Can We Actually Make a Difference?

The Foxes Will Never Fix The Hen House Of Democracy

Highlights of the article:

  • Today, there is no risk at the local level. Municipalities are step-children, beholden to the money and authority of the province and a revolt in any particular town has no repercussions on the others. It’s just a nuisance ripple at the provincial level.
  • Port Hope, ….. found themselves at the intersection of “affinity for engagement and a contempt for metrics” (lack thereof), and knee-deep in the “fertile breeding ground for leaders who wish to make up their own rules.” The principles of oligarchical rule were well embedded in Port Hope and the taxpayers had to take the fight to city hall, through the courts, where the municipality was found guilty of pilfering almost $5 million from a $10 million trust fund (appellate court decision April 18, 2017). So much for trust and democracy.
  • In Cobourg,…. The politicians and staff rolled out the tired old platitudes claiming: To initiate electoral change would be too complex and confusing; it would require public education; and, using the perennial political dodge, there was a lack of time, money and staff.
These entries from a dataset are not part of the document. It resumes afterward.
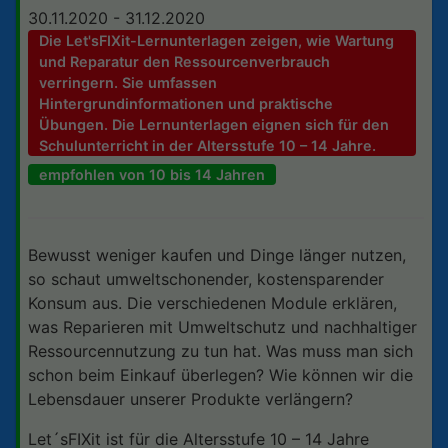
30.11.2020 - 31.12.2020
Die Let'sFIXit-Lernunterlagen zeigen, wie Wartung
und Reparatur den Ressourcenverbrauch
verringern. Sie umfassen
Hintergrundinformationen und praktische
Übungen. Die Lernunterlagen eignen sich für den
Schulunterricht in der Altersstufe 10 – 14 Jahre.
empfohlen von 10 bis 14 Jahren
Bewusst weniger kaufen und Dinge länger nutzen,
so schaut umweltschonender, kostensparender
Konsum aus. Die verschiedenen Module erklären,
was Reparieren mit Umweltschutz und nachhaltiger
Ressourcennutzung zu tun hat. Was muss man sich
schon beim Einkauf überlegen? Wie können wir die
Lebensdauer unserer Produkte verlängern?
Let´sFIXit ist für die Altersstufe 10 – 14 Jahre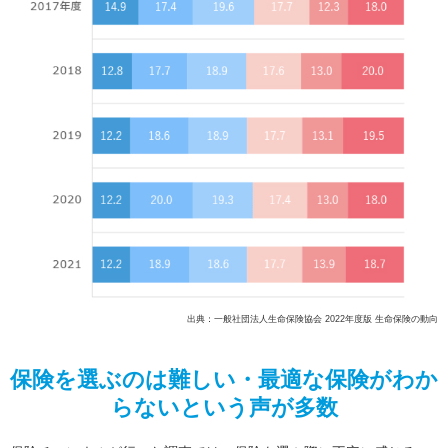
出典：一般社団法人生命保険協会 2022年度版 生命保険の動向
保険を選ぶのは難しい・最適な保険がわか
らないという声が多数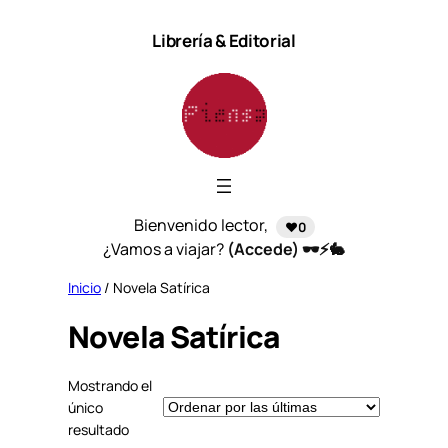
Saltar
Librería & Editorial
al
contenido
Bienvenido lector,
❤️0
¿Vamos a viajar?
(Accede) 🕶️⚡🐇
Inicio
/ Novela Satírica
Novela Satírica
Mostrando el
único
resultado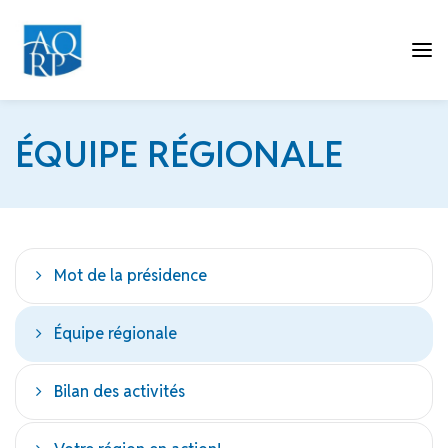
Tog
ÉQUIPE RÉGIONALE
nav
Mot de la présidence
Équipe régionale
Bilan des activités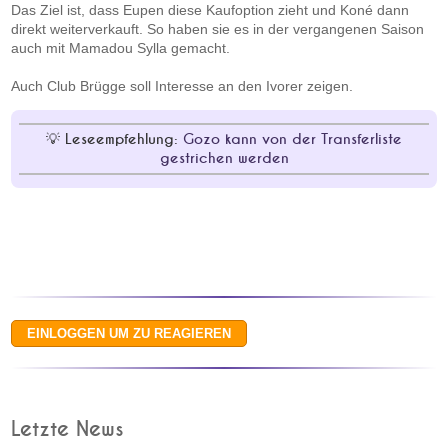
Das Ziel ist, dass Eupen diese Kaufoption zieht und Koné dann
direkt weiterverkauft. So haben sie es in der vergangenen Saison
auch mit Mamadou Sylla gemacht.
Auch Club Brügge soll Interesse an den Ivorer zeigen.
Leseempfehlung:
Gozo kann von der Transferliste
gestrichen werden
Letzte News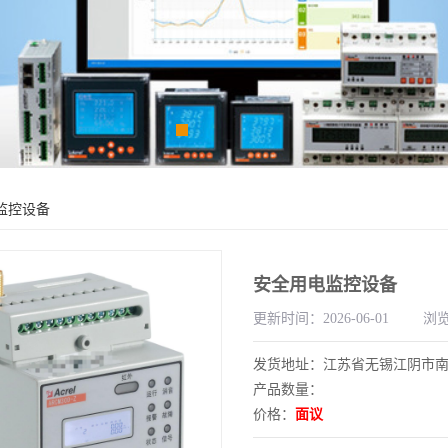
监控设备
安全用电监控设备
更新时间：2026-06-01
浏览
发货地址：江苏省无锡江阴市
产品数量：
价格：
面议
Might we add, a lack of will, guts and…. Staff tabled a twenty-five page memorandum of rationalization (more complexity), which, off the top, under the heading of Strategic Plan, it noted, “Not Applicable.” Since when is improving the voting system not a strategic imperative? And then the staff proceeded to do everything they could to squash any consideration of a new way of doing things…
  • Cobourg Council opted for the status quo and continue counting on public apathy, which is critical at the local level under oligarchical rule – no big uprisings from the grassroots, no “Arab Spring” here.